In FIGS. 8 and 18, vertical structures VS may be formed in the channel holes CH (S8). Forming the vertical structures VS may include forming an information storage layer FM, a vertical channel pattern SP, and a buried insulating pattern VI, which sequentially cover inner sidewalls of the channel holes CH, and forming a conductive pad PAD thereon.

In FIG. 19, trenches TR penetrating the second mold structure MO2 and the first mold structure MO1 may be formed. The trenches TR may extend along the second direction D2 so as to correspond to a shape of the separation structures SS described with reference to FIG. 5. Lower portions of the trenches TR may expose the lower sacrificial layer LHL. Forming the trenches TR may include an anisotropic etching process.

The lower sacrificial layer LHL exposed by the trenches TR may be replaced with a source semiconductor layer SSL. In detail, the lower sacrificial layer LHL may be selectively removed due to the trenches TR. A lower portion of the information storage layer FM may be exposed as the lower sacrificial layer LHL is removed. An undercut region may be formed by removing the exposed lower portion of the information storage layer FM. The undercut region may expose a lower portion of the vertical channel pattern SP. The lower insulating layer IL3 and the upper insulating layer IL4 may be removed together during removing the lower portion of the information storage layer FM. The source semiconductor layer SSL may be formed in a space in which the insulating structure LIL is removed. The source semiconductor layer SSL may be in contact with the vertical channel pattern SP.

Gate stack structures ST may be formed by respectively replacing the third and fourth insulating layers HL1 and HL2 exposed by the trenches TR with electrodes EL. In detail, the third and fourth insulating layers HL1 and HL2 exposed through the trenches TR may be selectively removed. The electrodes EL may be respectively formed in spaces in which the third and fourth insulating layers HL1 and HL2 are removed. That is, the third insulating layers HL1 may be replaced with first electrodes EL1, and the fourth insulating layers HL2 may be replaced with second electrodes EL2. Separation structures SS may be formed in the trenches TR by filling the trenches TR with an insulating material.

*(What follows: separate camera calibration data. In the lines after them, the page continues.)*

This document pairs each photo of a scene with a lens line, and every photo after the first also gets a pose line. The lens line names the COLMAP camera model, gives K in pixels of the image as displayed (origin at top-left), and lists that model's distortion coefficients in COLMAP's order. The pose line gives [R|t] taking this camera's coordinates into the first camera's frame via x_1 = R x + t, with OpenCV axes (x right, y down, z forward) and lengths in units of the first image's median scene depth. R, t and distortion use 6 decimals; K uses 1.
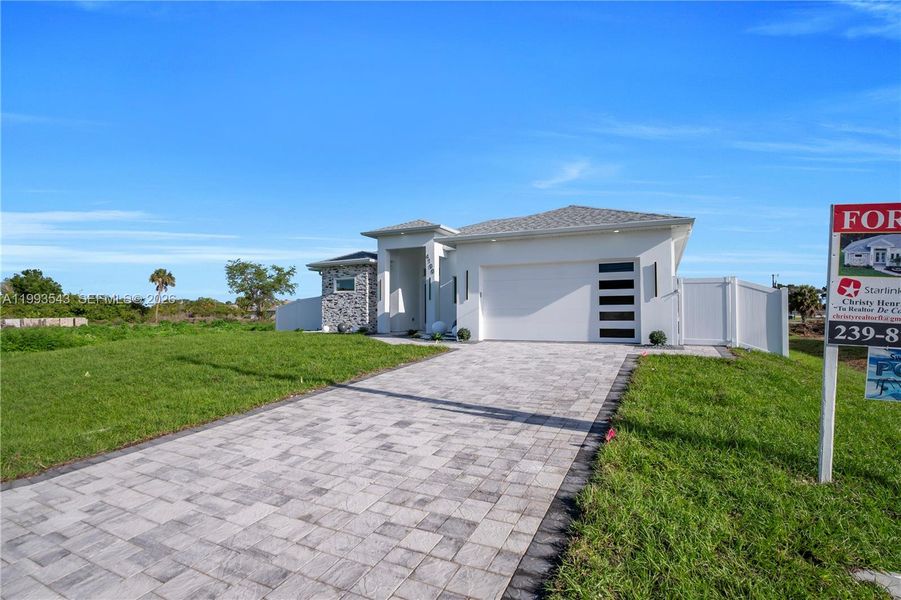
lens RADIAL K [[437.7, 0, 451.2], [0, 437.7, 304.1], [0, 0, 1]] dist [-0.035209, 0.000585]
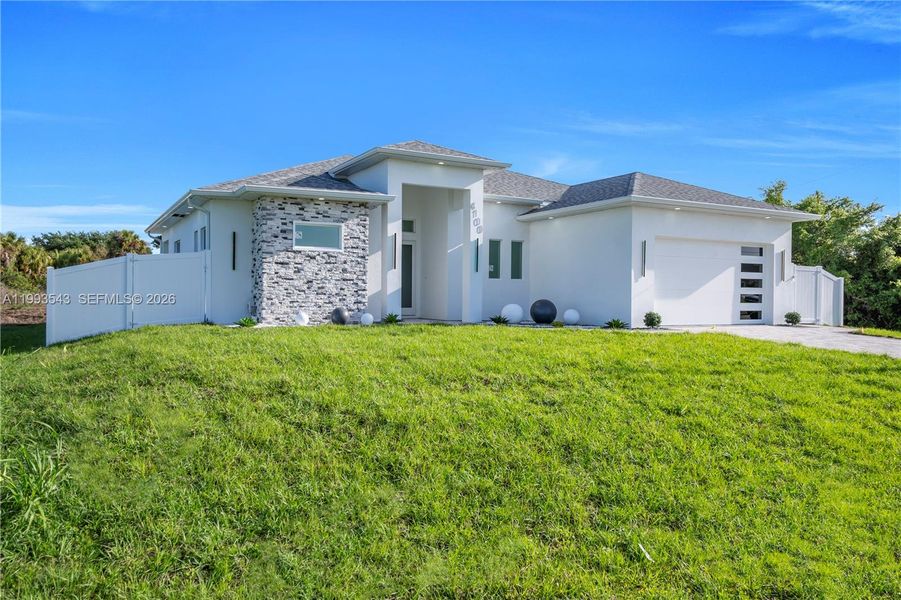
lens RADIAL K [[672.0, 0, 450.5], [0, 672.0, 300.0], [0, 0, 1]] dist [0.028394, -0.000376]
pose [[0.583463, 0.003019, 0.812134, -0.835791], [-0.030104, 0.999386, 0.017913, 0.014814], [-0.811582, -0.034900, 0.583196, 0.401584]]
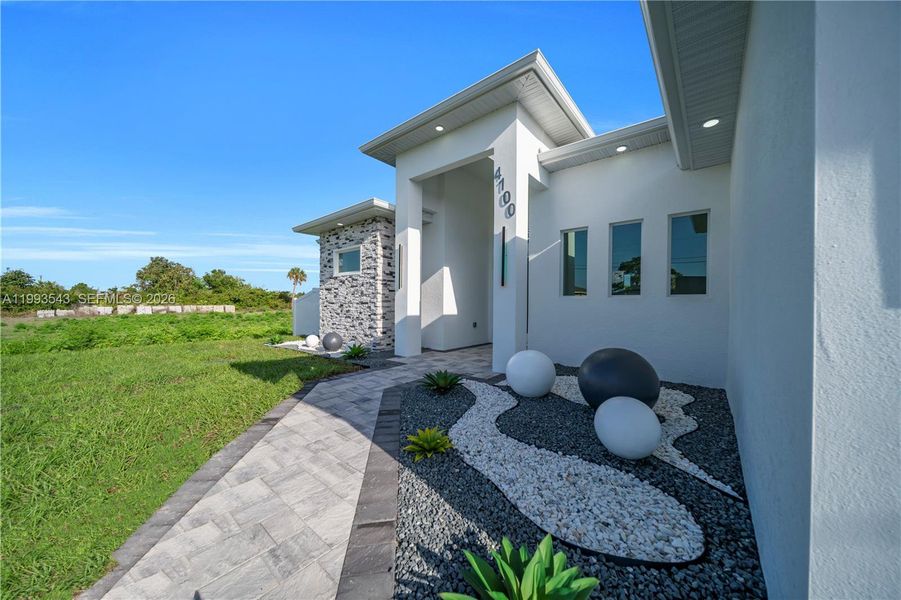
lens RADIAL K [[309.7, 0, 450.4], [0, 309.7, 306.0], [0, 0, 1]] dist [0.000024, -0.000139]
pose [[0.969779, 0.014351, -0.243564, -0.024961], [-0.006791, 0.999470, 0.031851, -0.000614], [0.243892, -0.029234, 0.969362, 0.672909]]
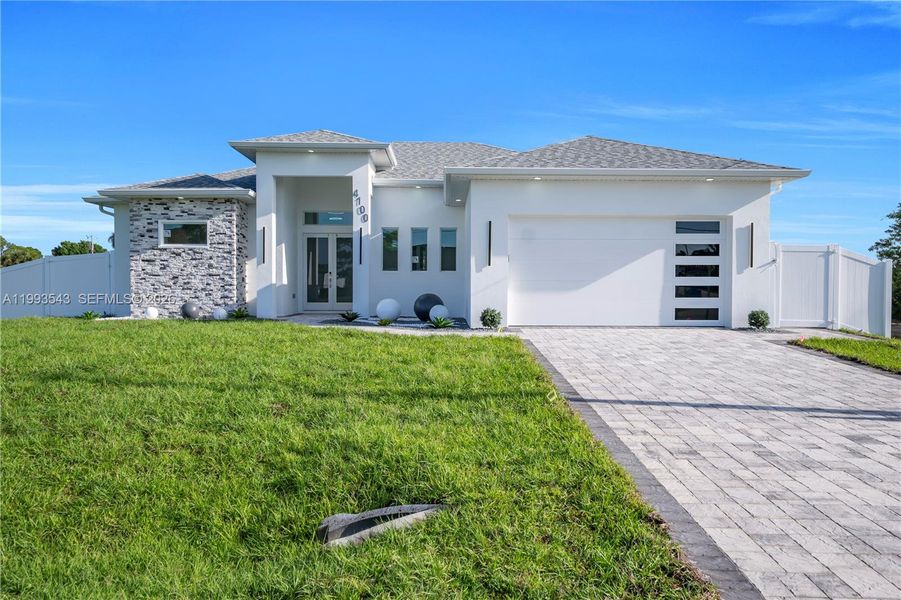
lens RADIAL K [[672.0, 0, 450.5], [0, 672.0, 300.0], [0, 0, 1]] dist [0.028394, -0.000376]
pose [[0.895280, -0.001065, 0.445503, -0.331632], [-0.016311, 0.999248, 0.035167, 0.004899], [-0.445206, -0.038751, 0.894589, 0.084752]]
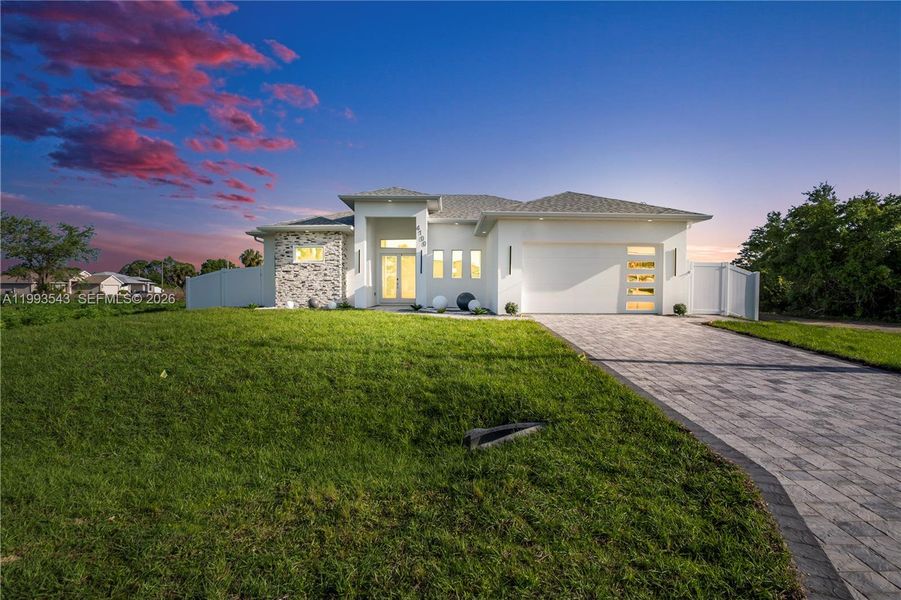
lens RADIAL K [[437.7, 0, 451.2], [0, 437.7, 304.1], [0, 0, 1]] dist [-0.035209, 0.000585]
pose [[0.895972, -0.007559, 0.444045, -0.385727], [-0.017399, 0.998490, 0.052104, 0.005574], [-0.443769, -0.054410, 0.894488, 0.099928]]
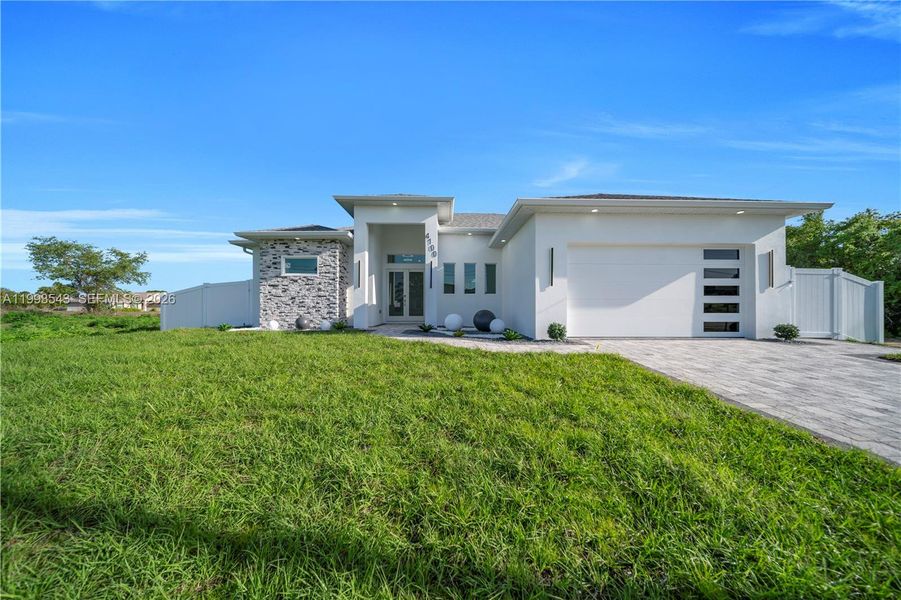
lens RADIAL K [[309.7, 0, 450.4], [0, 309.7, 306.0], [0, 0, 1]] dist [0.000024, -0.000139]
pose [[0.891211, 0.007617, 0.453526, -0.261416], [-0.015391, 0.999791, 0.013454, 0.014630], [-0.453329, -0.018970, 0.891142, 0.424175]]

The separation structure SS may include silicon oxide.

In FIGS. 5 to 7, a second interlayer insulating layer 161 and first and second contact plugs CT1 and CT2 penetrating the second interlayer insulating layer 161 may be formed on the separation structure SS. A third interlayer insulating layer 162 and vias VA penetrating the third interlayer insulating layer 162 may be formed on the second interlayer insulating layer 161. Thereafter, bit lines BL may be formed on the third interlayer insulating layer 162. Wiring layers may be formed on the bit lines BL.

According to some implementations, a sacrificial pattern including a first sacrificial layer having relatively great adhesiveness with a mold structure may prevent partial loss of the mold structure due to a wet etching process.

According to some implementations, a semiconductor device with more improved yield and reliability may be provided.

While this disclosure contains many specific implementation details, these should not be construed as limitations on the scope of what may be claimed, equivalents thereof, as well as claims to be described later. Certain features that are described in this disclosure in the context of separate implementations can also be implemented in combination in a single implementation. Conversely, various features that are described in the context of a single implementation can also be implemented in multiple implementations separately or in any suitable subcombination. Moreover, although features may be described above as acting in certain combinations, one or more features from a combination can in some cases be excised from the combination, and the combination may be directed to a subcombination or variation of a subcombination.